**Problem description**
Reproduce the stretch of the article on new neurons in the adult human nose from "However, a research" through "ability to smell.", keeping every word and mark unchanged.

**Passage provided**
Neuron-making in nose could help people with smell loss; other neurologic disorders

Monday, March 9, 2020
Human olfactory neurons

A tissue section from a human nasal biopsy. The red staining outlines olfactory neurons and the blue staining is counterstain for cell nuclei. Courtesy of Dr. Brad Goldstein.

Is it possible for an adult brain to make new nerve cells? Scientists have debated this question for decades, with many concluding that neuron-making stops after childhood, or around the age of 13.

However, a research team recently rocked the debate again after finding a thriving neuron ‘nursery’ in a section of adult human nose tissue, the olfactory neuroepithelium. Neurons are the specialized cells in the brain designed to transmit information to other nerve cells and muscles. The olfactory area of the nose houses the neural receptors that give us the ability to smell.

Previously, studies had been limited to nasal tissue samples from mice. In the human samples used in the current study, the researchers found that immature neurons or “baby” neurons produced by stem cells represented more than half of the neurons in the tissue samples, suggesting that new neurons were produced in the tissue. The findings were published in the journal Nature Neuroscience. The finding has implications for correcting conditions that cause smell damage or loss, and add insights for treating the nervous system as a whole.

Brad GoldsteinBrad Goldstein

“We do not fully understand why people lose their sense of smell, which can occur for many reasons, and our data sets provide a wealth of information about the cell populations present in adult olfactory tissue,” said Brad Goldstein, MD, PhD, an associate professor and vice chair for research in the Department of Head and Neck Surgery and Communication Sciences, senior author of the study. “This is an important step in developing treatment strategies for conditions when this tissue may be damaged.”

Approximately one in eight Americans over age 40—up to 13.3 million people—have measurable smell dysfunction, according to the National Institute on Deafness and Other Communication Disorders.

“It will be very useful to use this window to analyze samples from people with conditions in which the nervous system has degeneration, such as Alzheimer’s disease,” said Goldstein. “Alzheimer’s is of particular interest, since these patients lose their sense of smell quite early in the disease process, and we have few treatments for Alzheimer’s disease. So, it may make sense to look carefully at regions of the olfactory system in these patients.”

Hiroaki Matsunami, Ph.D., a professor in the Department of Molecular Genetics and Microbiology and co-author on the paper, noted that while the researchers weren’t able to observe the neurons being made because of the nature of human samples, the molecular makeup of the immature neurons in the sample provide strong evidence that they were made in the nose during adulthood.

“Because the nose is exposed to the external environment, it might be possible we could one day collect these neuronal stem cells from patients and use them to treat their own brain disorders,” said Matsunami. “It is not outside of the realm of possibility.”

Other co-authors on the paper include Michael A. Durante, Stefan Kurtenbach, Zoukaa B. Sargi, J. William Harbour, Rhea Choi, Sarah Kurtenbach, and Garrett M. Goss.

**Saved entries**
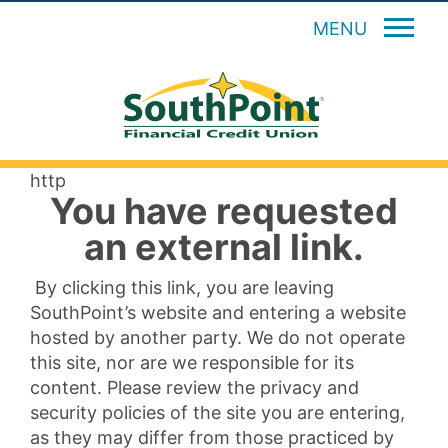
MENU
http
You have requested
an external link.
By clicking this link, you are leaving
SouthPoint’s website and entering a website
hosted by another party. We do not operate
this site, nor are we responsible for its
content. Please review the privacy and
security policies of the site you are entering,
as they may differ from those practiced by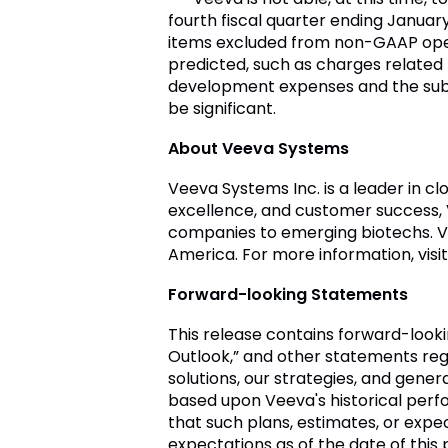
fourth fiscal quarter ending
January 
items excluded from non-GAAP oper
predicted, such as charges related
development expenses and the subs
be significant.
About
Veeva Systems
Veeva Systems Inc.
is a leader in c
excellence, and customer success,
companies to emerging biotechs.
V
America
. For more information, visi
Forward-looking Statements
This release contains forward-look
Outlook,” and other statements re
solutions, our strategies, and gene
based upon
Veeva's
historical perf
that such plans, estimates, or exp
expectations as of the date of th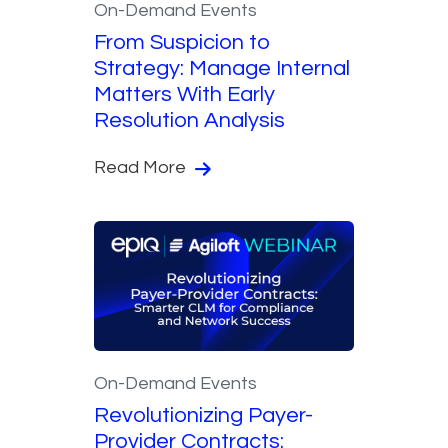
On-Demand Events
From Suspicion to
Strategy: Manage Internal
Matters With Early
Resolution Analysis
Read More
On-Demand Events
Revolutionizing Payer-
Provider Contracts: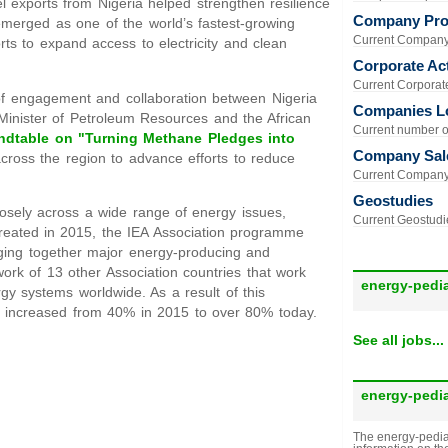
el exports from Nigeria helped strengthen resilience
Company Prof
 emerged as one of the world’s fastest-growing
Current Company 
rts to expand access to electricity and clean
Corporate Act
Current Corporate 
 of engagement and collaboration between Nigeria
Companies L
Minister of Petroleum Resources and the African
Current number of
ndtable on "Turning Methane Pledges into
Company Sal
cross the region to advance efforts to reduce
Current Company 
Geostudies
losely across a wide range of energy issues,
Current Geostudie
reated in 2015, the IEA Association programme
inging together major energy-producing and
ork of 13 other Association countries that work
energy-pedi
gy systems worldwide. As a result of this
s increased from 40% in 2015 to over 80% today.
See all jobs...
energy-pedi
The energy-pedia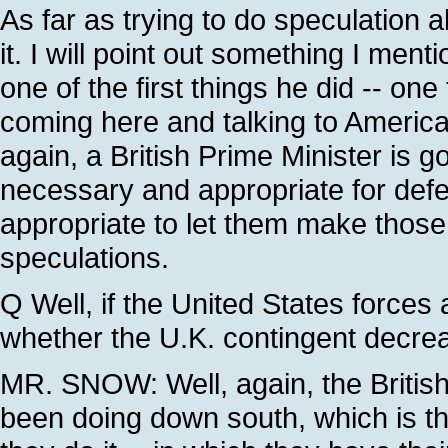
As far as trying to do speculation 
it. I will point out something I men
one of the first things he did -- one
coming here and talking to American 
again, a British Prime Minister is g
necessary and appropriate for defend
appropriate to let them make those
speculations.
Q Well, if the United States forces 
whether the U.K. contingent decrea
MR. SNOW: Well, again, the Britis
been doing down south, which is th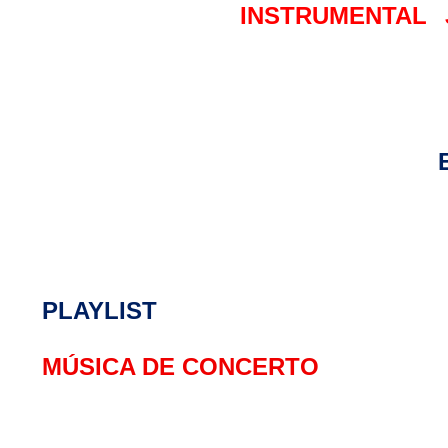
INSTRUMENTAL
PLAYLIST
MÚSICA DE CONCERTO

**Solution to this problem**
However, a research team recently rocked the debate again after finding a thriving neuron ‘nursery’ in a section of adult human nose tissue, the olfactory neuroepithelium. Neurons are the specialized cells in the brain designed to transmit information to other nerve cells and muscles. The olfactory area of the nose houses the neural receptors that give us the ability to smell.